In November 1998, Ms Hardingham informed fellow Hillsong members Barbara Taylor and Kevin Madford. The information made its way to Mr Houston.

In 2002, Mr Houston referenced the abuse during a Hillsong conference in Sydney and told the crowd he was left numb when he learnt his father, his hero, was accused of historical sexual abuse.

“The best way I can describe it, it was like jets flying into the twin towers of my soul,” he said in video played during the trial.

The prosecution’s case relied on a number of factors, including that Mr Houston had hidden his father’s crimes to protect the church and that he had downplayed the abuse in public speeches.

During the trial, Mr Houston said he had held meetings with church leaders where he disclosed the abuse and said he could have been more explicit in speeches.

Handing down his judgment on Thursday, Mr Christofi said Mr Houston’s conduct had been “the exact opposite of a cover-up” “While the accused may have been euphemistic at times when speaking to large gatherings of 1000s of people, it would have been perfectly obvious to anyone what he was talking about,” he said.

The allegations against Mr Houston emerged from the Royal Commission into Institutional Responses to Child Sexual Abuse and the Hillsong founder stepped down as head of the international megachurch in February last year.

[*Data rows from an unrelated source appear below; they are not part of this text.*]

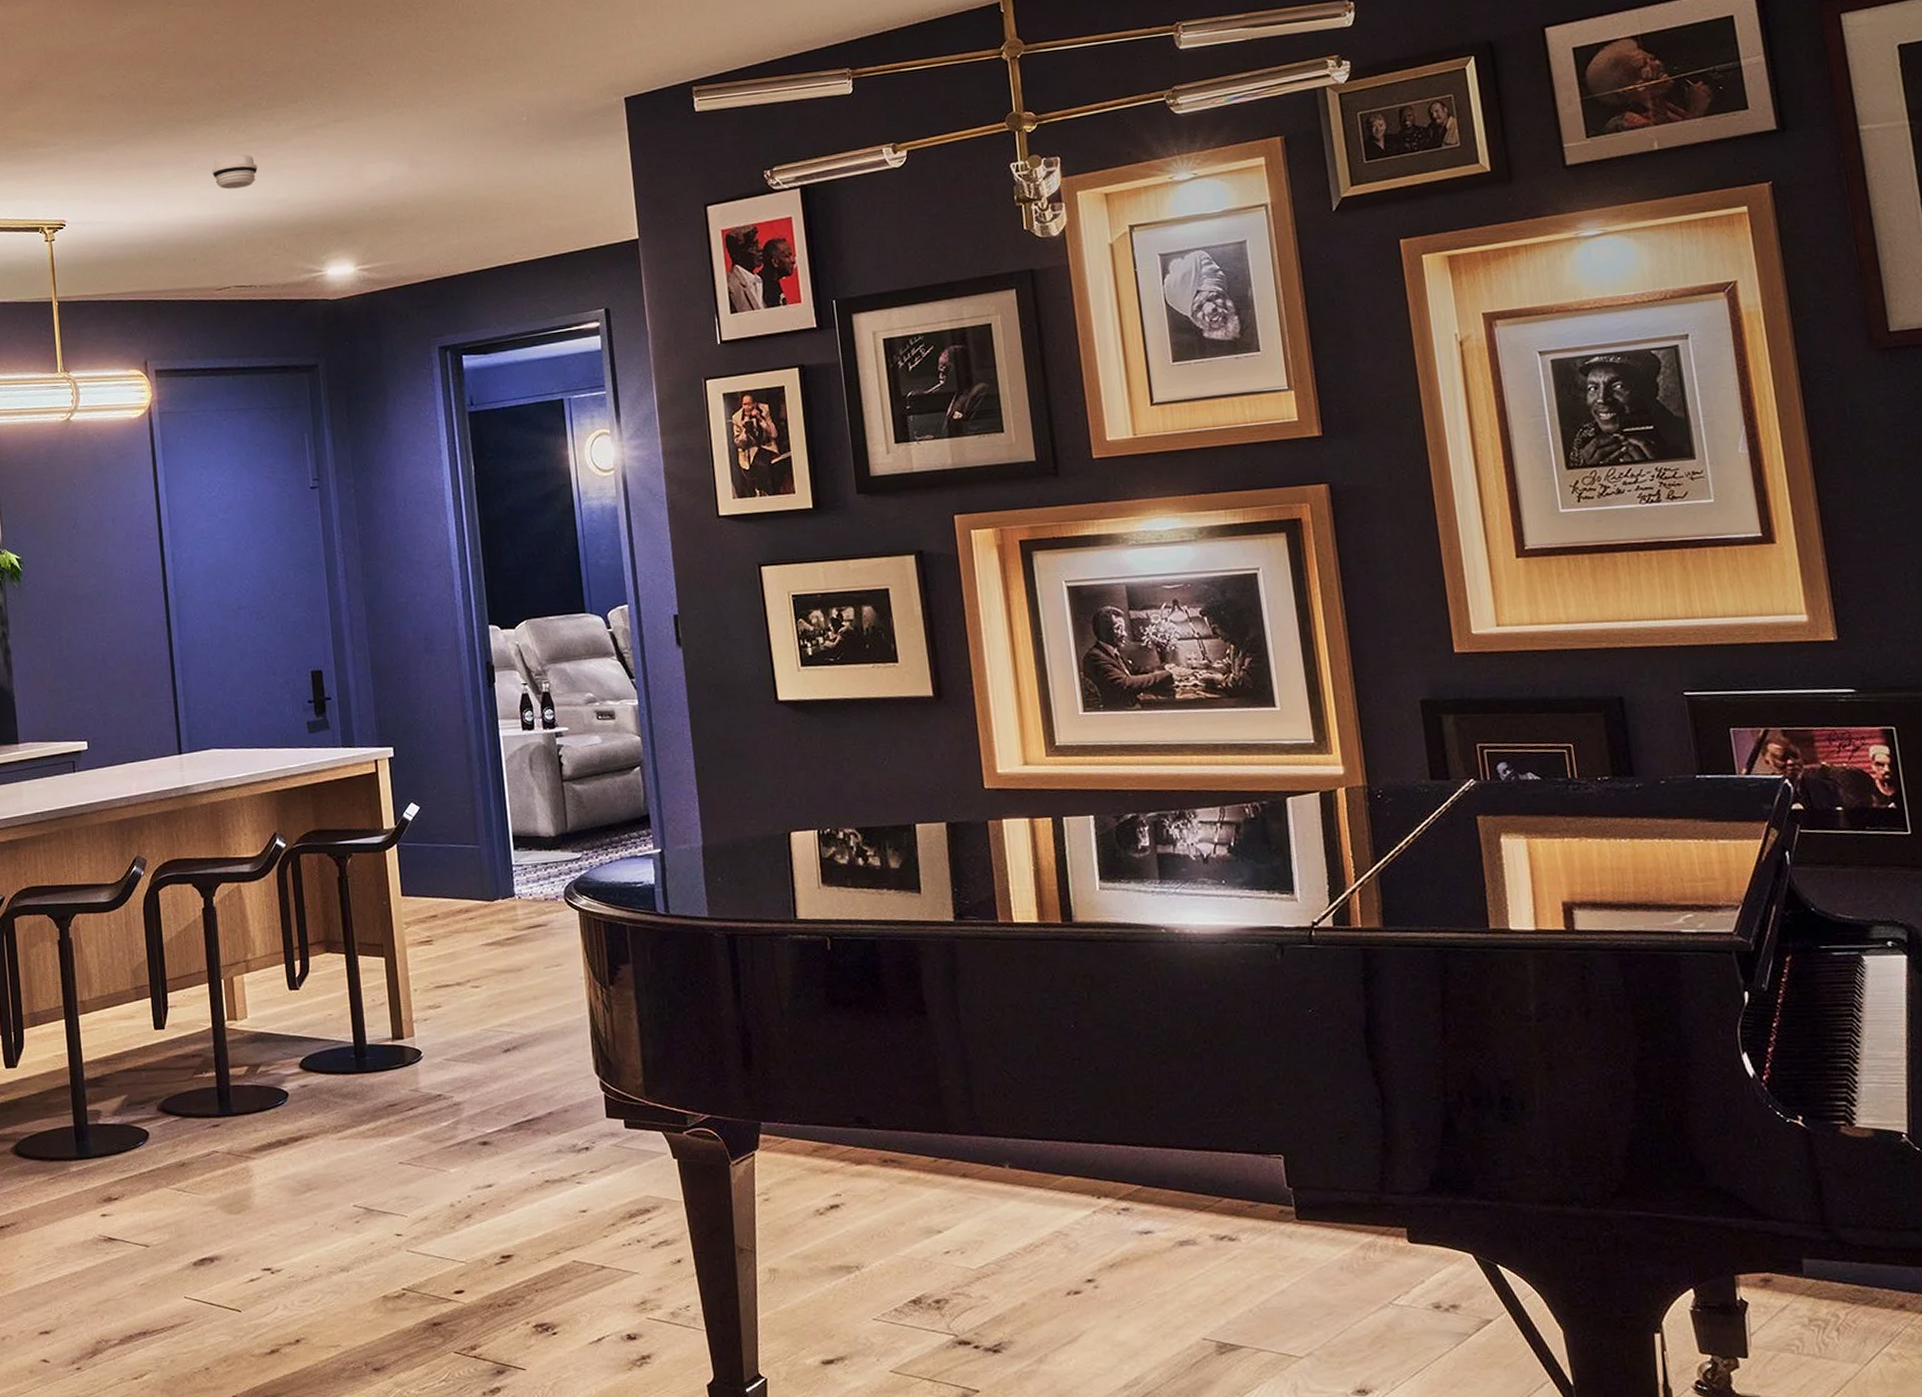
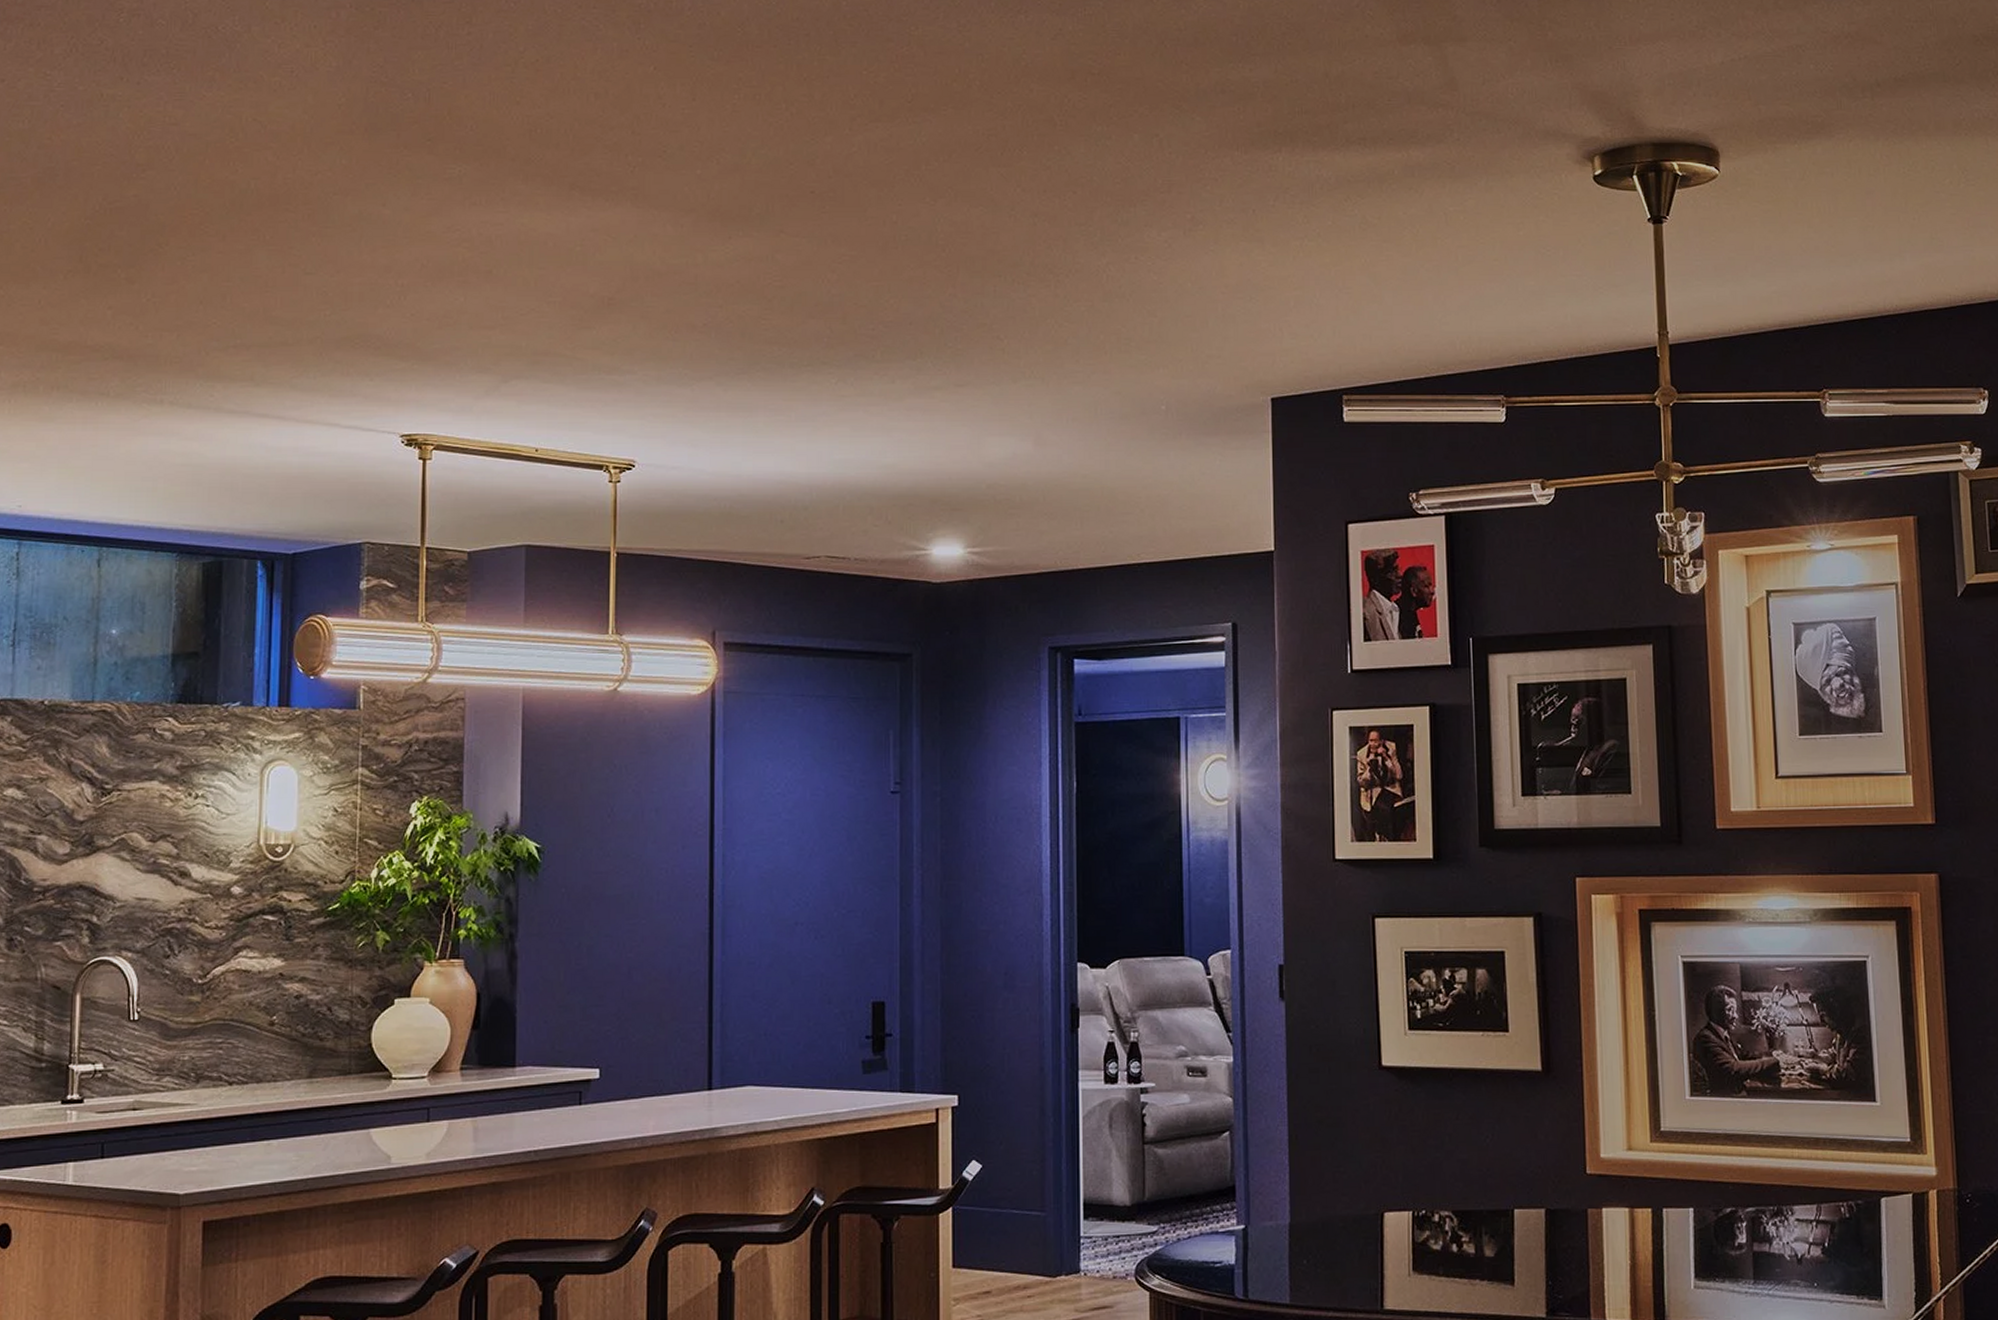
smoke detector: present [212,154,258,190] -> none [812,409,864,447]

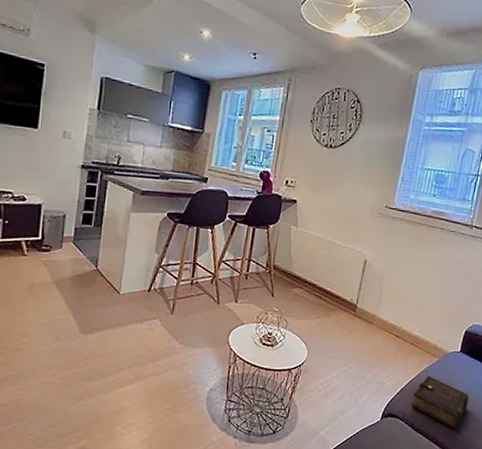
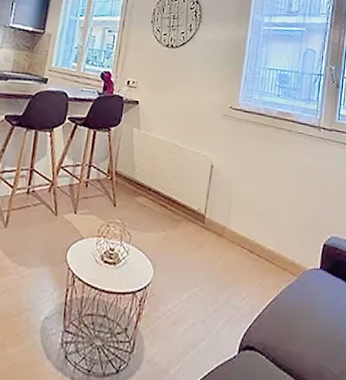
book: present [411,376,469,429] -> none [271,298,335,364]

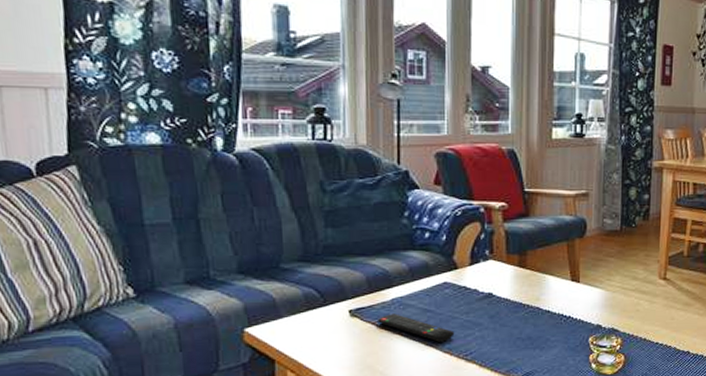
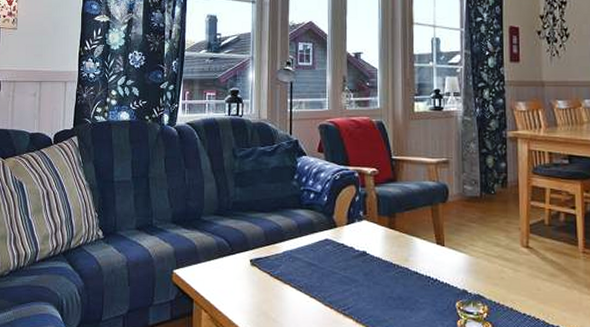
remote control: present [378,313,455,342] -> none [272,265,334,295]

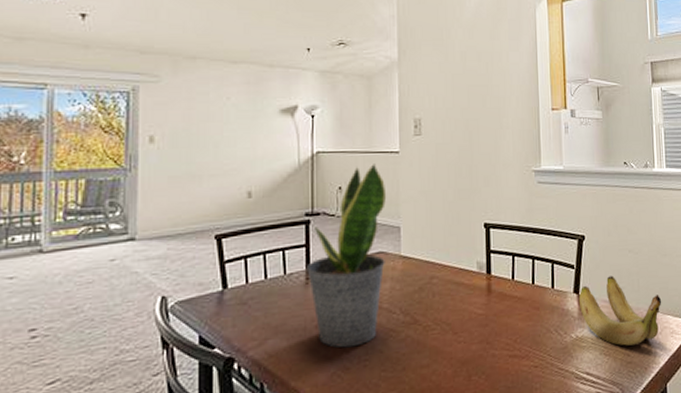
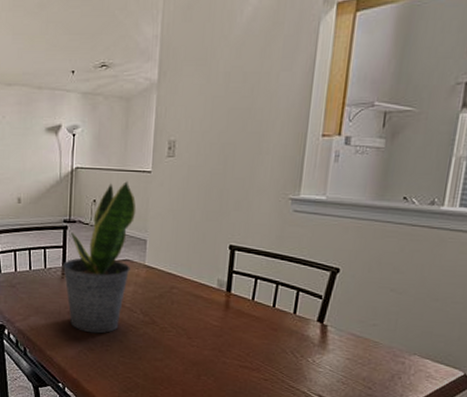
banana: present [578,275,662,346] -> none [321,311,422,381]

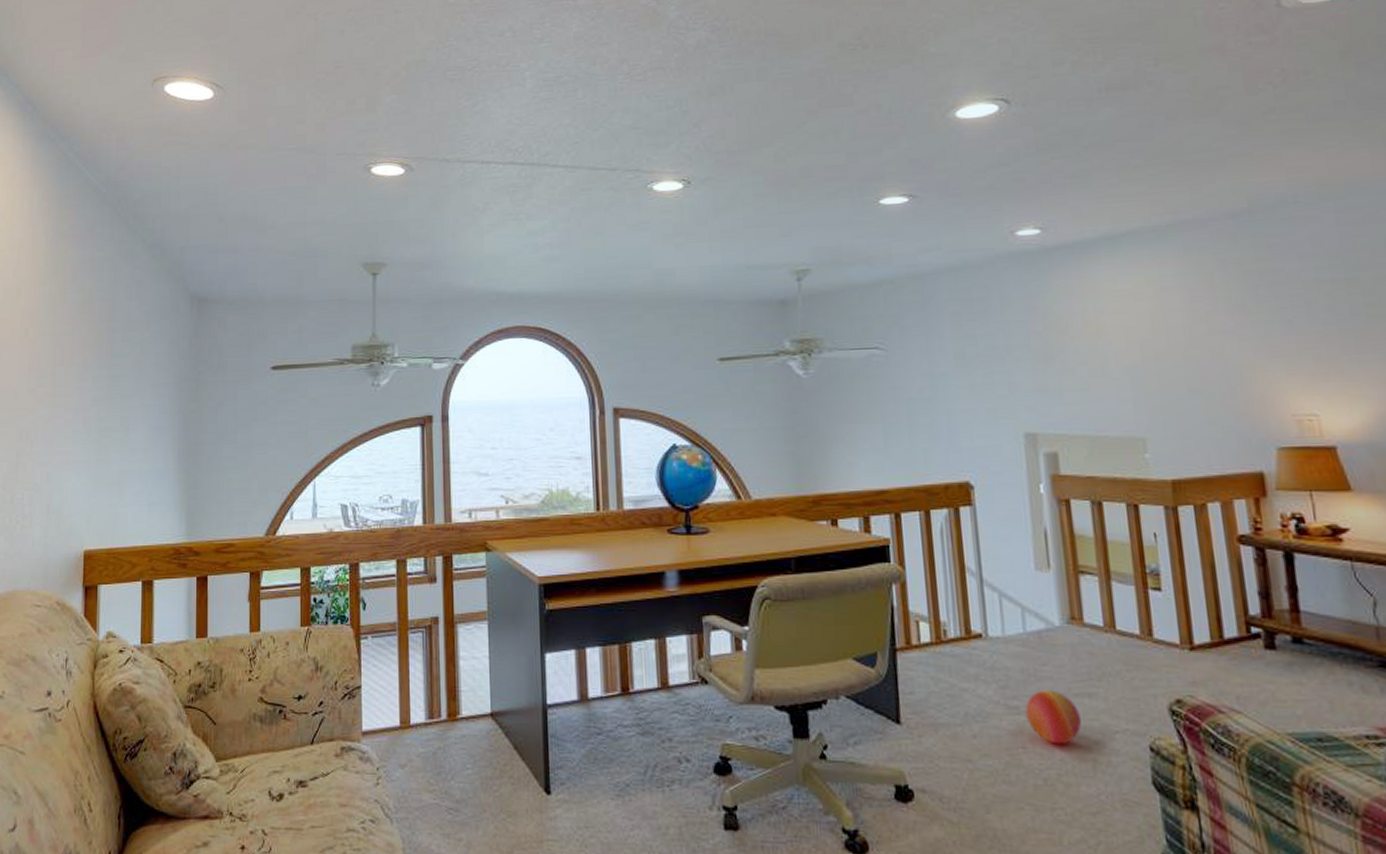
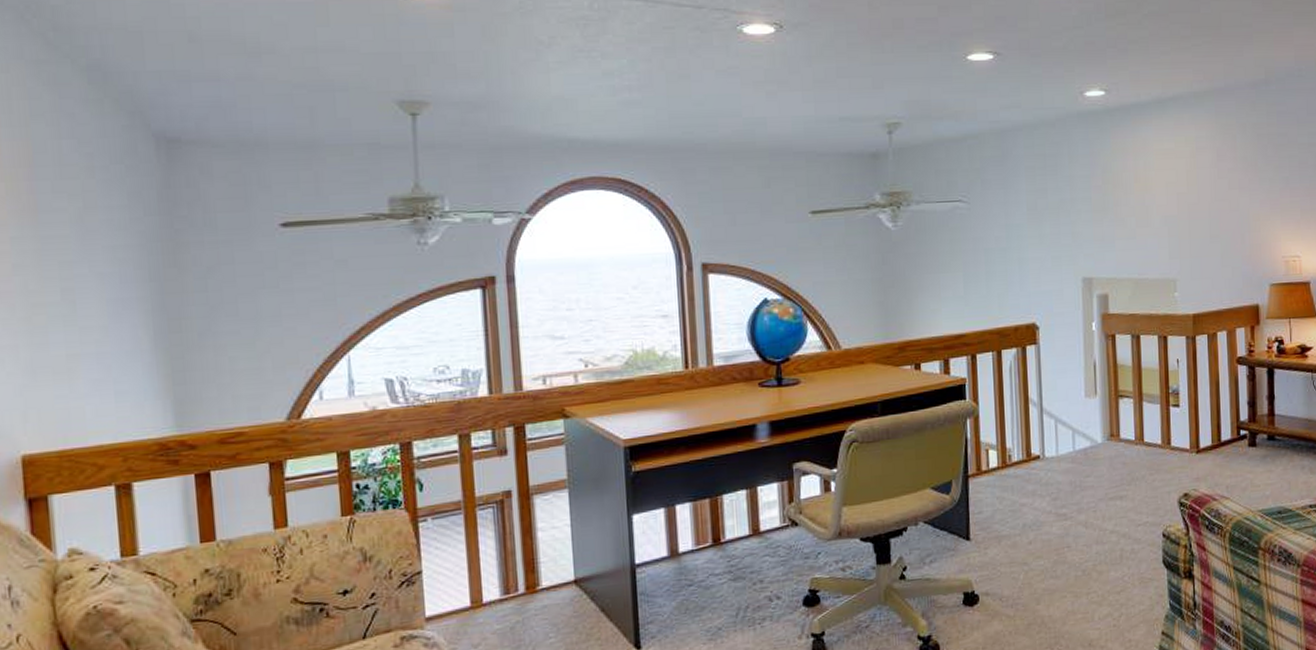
ball: present [1025,690,1082,744] -> none [1071,496,1114,541]

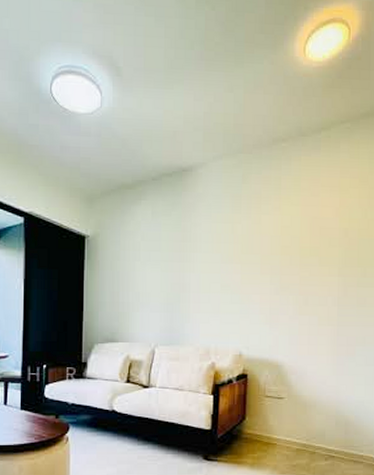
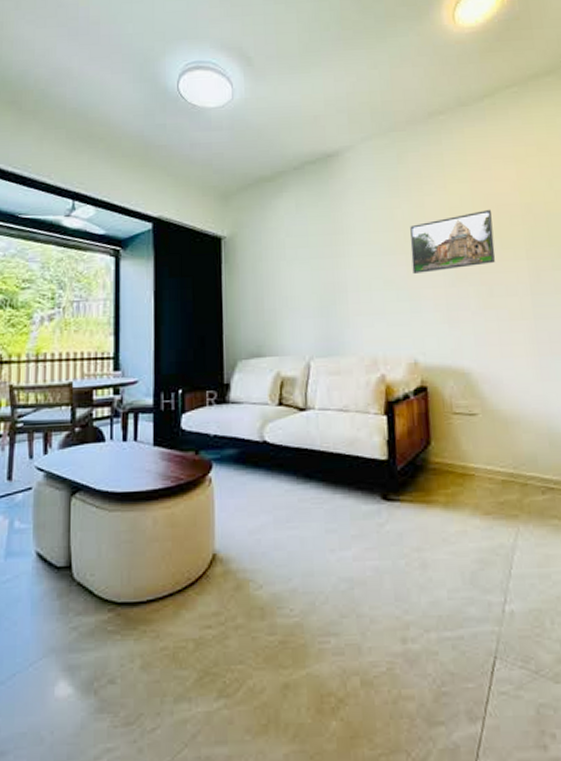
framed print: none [245,230,316,281] -> present [410,209,496,273]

He resigned in March 2022 after an internal investigation found he had acted inappropriately with two women and alcohol and drugs had been involved.

Shortly after the verdict on Thursday, Mr Houston posted a video to Instagram in which he said it had been two years since he had been charged, nine years since the royal commission and 25 years of persecution. “Today the judgment was overwhelmingly supportive of not guilty – to the point where the judge said what I did was the exact opposite of a cover up,” he said.